### ТЕКСТ ДЛЯ ЧТЕНИЯ
■ ■ ■ ■

Проворовавшись на электростанции, Флем несколько лет ничем определенным не занимался,
а только, по выражению Рэтлифа, разво­дил Сноупсов, по его стопам просачивавшихся в
Джефферсон. Его место в ресторанчике поначалу занял Эк, но как ненастоящий Сноупс, не
способный к стяжательству, он скоро оказался сторожем при нефтеналивном баке, и заведение
перешло в руки бывшего учителя из французовой Балки, А. О. Сноупса. Появился было в городе и
настоя­щий учитель Сноупс, но его застукали с четырнадцатилетней, за что обваляли в дегте и
перьях и прогнали прочь; от горе-учителя осталось двое сыновей — Байрон и Вергилий.
Одним из немногих, кто не мог спокойно взирать на отношения Юлы и де Спейна, был Гэвин
Стивене, молодой городской прокурор. Мысли о том, что на глазах всего Джефферсона выделывает
женщина, равных которой не создавала природа, приводили его в смятение, побуждали что-то —
что именно, он и сам не знал — предпринять во спасение то ли Юлы, то ли Джефферсона от Юлы и
де Спейна. Се­стра-близнец Гэвина, Маргарет, советовала брату сначала разобраться, что его
беспокоит больше: что Юла не так добродетельна или что она губит свою добродетель именно с де
Спейном.
Перед балом, который давал Котильонный клуб, объединявший благородных дам
Джефферсона, Гэвину пришла мысль послать баль­ный букет Юле Сноупс, но Маргарет сказала,
что тогда уж надо по­сылать букеты всем приглашенным дамам. Гэвин так и сделал, а де Спейн,
узнав об этом, последовал его примеру, но на дом Маргарет и ее брату прислал не одну, а целых две
празднично оформленные ко­робки — в своей Гэвин обнаружил пару бутоньерок, использованным
презервативом привязанных к заточенным граблям, с помощью кото­рых его племянник в свое
время, когда мэр завел манеру носиться мимо дома прокурора, издевательски при этом сигналя,
проколол шины де Спейновой машины. Противостояние двух мужчин получи­ло продолжение на
балу: Гэвину — как, возможно, и многим дру­гим — показалось, что де Спейн танцует с Юлой
непристойно, и он одернул кавалера; потом во дворе они честно подрались, вернее, мэр просто
основательно отделал прокурора.

■ ■ ■ ■

### ИСХОДНЫЕ ДАННЫЕ
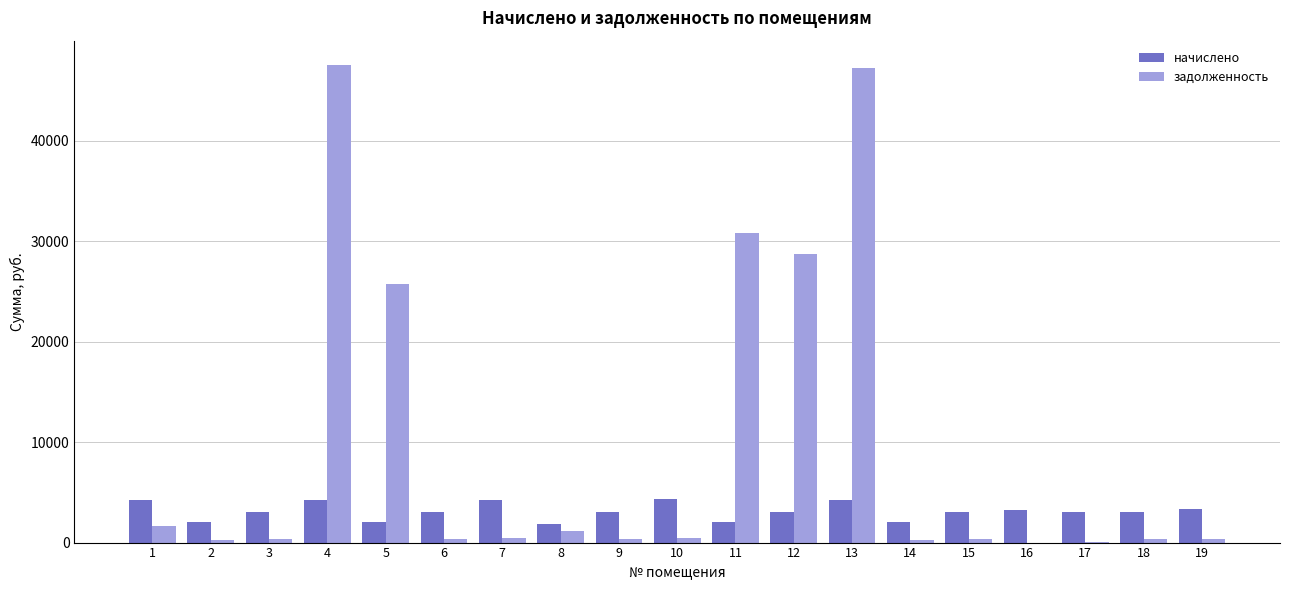

What is the difference between the задолженность values at 11 and 15?

30500.7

■ ■ ■ ■

### ЧТО СДЕЛАТЬ
A. Ответьте на вопросы по тексту о Сноупсах:
(i) Кто поначалу занял место Флема в ресторанчике?
(ii) Как звали сестру-близнеца Гэвина?
(iii) Какое объединение давало бал?
B. Приведите продолжение текста о Сноупсах, начав сразу после его последнего предложения.
Данные представляют собой самостоятельный материал, не связанный с текстом.

### ОТВЕТЫ ПО ПОРЯДКУ
A.
(i) Эк.
(ii) Маргарет.
(iii) Котильонный клуб.

B.
Летом, когда в суде не было никаких особых дел, прокурор Гэвин Стивене возбудил процесс
против акционерной компании и мэра, об­винив их в попустительстве хищениям на
электростанции. В день за­седания он получил записку от Юлы с указанием ждать ее поздно
вечером у себя в конторе; когда она пришла, он стал гадать и допы­тываться у нее, зачем она
пришла, кто — Флем Сноупс или Манфред де Спейн — послал ее к нему, чего она хочет и чего
хочет он сам, и, вконец запутавшись в собственных сомнениях, выставил гостью за дверь. Ее слов о
том, что она не любит, когда люди несчастливы, и, мол, коль скоро это легко исправить... — Гэвин
услышать не мог или не хотел. Так или иначе, но на следующий день прокурор снял свои
обвинения, а по прошествии скорого времени отбыл совершенство­вать знания в Гейдельберг.
Перед отъездом он завещал Рэтлифу нести общий джефферсонский крест — Сноупсов — и по
мере сил защищать от них город. В Джефферсоне Гэвин Стивене снова появился только через
несколько лет, уже в разгар войны, но скоро снова отбыл в Европу офицером тыловых частей. С
собой он прихватил Монтгомери Уорда Сноупса, сына А. О., который пошел на войну отнюдь не из
патриотических соображений, а желая там осмотреться как следует, пока всех не стали забривать
поголовно.
Осмотрелся во Франции Монтгомери Уорд неплохо. Скоро он стал заведовать интендантской
лавочкой, и она пользовалась громад­ной популярностью у американских солдат благодаря тому,
что в зад­нюю комнату он поместил смазливую француженку. Когда война кончилась,
изобретательный Сноупс перебрался в Париж, где поста­вил дело на более широкую ногу. В
Джефферсоне, куда он вернулся последним из побывавших в Европе солдат, Монтгомери Уорд
открыл фотоателье и поначалу принимал в нем клиентов в наряде монмартрского художника. Но со
временем джефферсонцы начали замечать, что уже больше года фотографии в витрине не
меняются, а клиентуру составляют преимущественно молодые окрестные фермеры, приходя­щие
сниматься почему-то ближе к ночи. В конце концов в мастер­ской учинили обыск, и на белый свет
был извлечен альбом с похабными парижскими открытками.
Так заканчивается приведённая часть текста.